◆ TASK TO CARRY OUT: Nothing may be left out or changed. Print every entry.

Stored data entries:
........
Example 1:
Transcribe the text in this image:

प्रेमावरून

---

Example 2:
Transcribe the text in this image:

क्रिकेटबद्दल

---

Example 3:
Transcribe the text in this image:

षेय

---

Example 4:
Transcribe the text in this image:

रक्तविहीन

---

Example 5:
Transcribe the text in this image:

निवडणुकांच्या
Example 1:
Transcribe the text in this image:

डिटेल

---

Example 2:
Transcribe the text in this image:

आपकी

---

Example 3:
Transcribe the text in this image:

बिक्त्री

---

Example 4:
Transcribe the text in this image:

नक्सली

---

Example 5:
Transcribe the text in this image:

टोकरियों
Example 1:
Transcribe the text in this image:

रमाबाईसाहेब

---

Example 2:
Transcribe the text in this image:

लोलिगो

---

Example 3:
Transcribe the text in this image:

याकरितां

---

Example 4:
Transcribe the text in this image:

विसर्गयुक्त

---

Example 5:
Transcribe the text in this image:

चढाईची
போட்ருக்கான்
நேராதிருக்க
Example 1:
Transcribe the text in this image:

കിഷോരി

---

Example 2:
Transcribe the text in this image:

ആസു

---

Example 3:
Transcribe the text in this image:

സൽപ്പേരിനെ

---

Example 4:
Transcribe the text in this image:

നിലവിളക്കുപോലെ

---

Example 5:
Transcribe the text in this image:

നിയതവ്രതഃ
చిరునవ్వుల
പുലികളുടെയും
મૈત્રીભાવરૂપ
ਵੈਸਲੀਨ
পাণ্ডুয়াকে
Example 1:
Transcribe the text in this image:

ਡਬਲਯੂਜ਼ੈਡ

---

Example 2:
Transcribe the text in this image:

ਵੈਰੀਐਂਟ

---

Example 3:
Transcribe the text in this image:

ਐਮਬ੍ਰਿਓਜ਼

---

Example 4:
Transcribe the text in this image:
........
◆ SOLUTION TO THIS EXERCISE:
Example 1:
Transcribe the text in this image:

प्रेमावरून

---

Example 2:
Transcribe the text in this image:

क्रिकेटबद्दल

---

Example 3:
Transcribe the text in this image:

षेय

---

Example 4:
Transcribe the text in this image:

रक्तविहीन

---

Example 5:
Transcribe the text in this image:

निवडणुकांच्या
Example 1:
Transcribe the text in this image:

डिटेल

---

Example 2:
Transcribe the text in this image:

आपकी

---

Example 3:
Transcribe the text in this image:

बिक्त्री

---

Example 4:
Transcribe the text in this image:

नक्सली

---

Example 5:
Transcribe the text in this image:

टोकरियों
Example 1:
Transcribe the text in this image:

रमाबाईसाहेब

---

Example 2:
Transcribe the text in this image:

लोलिगो

---

Example 3:
Transcribe the text in this image:

याकरितां

---

Example 4:
Transcribe the text in this image:

विसर्गयुक्त

---

Example 5:
Transcribe the text in this image:

चढाईची
போட்ருக்கான்
நேராதிருக்க
Example 1:
Transcribe the text in this image:

കിഷോരി

---

Example 2:
Transcribe the text in this image:

ആസു

---

Example 3:
Transcribe the text in this image:

സൽപ്പേരിനെ

---

Example 4:
Transcribe the text in this image:

നിലവിളക്കുപോലെ

---

Example 5:
Transcribe the text in this image:

നിയതവ്രതഃ
చిరునవ్వుల
പുലികളുടെയും
મૈત્રીભાવરૂપ
ਵੈਸਲੀਨ
পাণ্ডুয়াকে
Example 1:
Transcribe the text in this image:

ਡਬਲਯੂਜ਼ੈਡ

---

Example 2:
Transcribe the text in this image:

ਵੈਰੀਐਂਟ

---

Example 3:
Transcribe the text in this image:

ਐਮਬ੍ਰਿਓਜ਼

---

Example 4:
Transcribe the text in this image:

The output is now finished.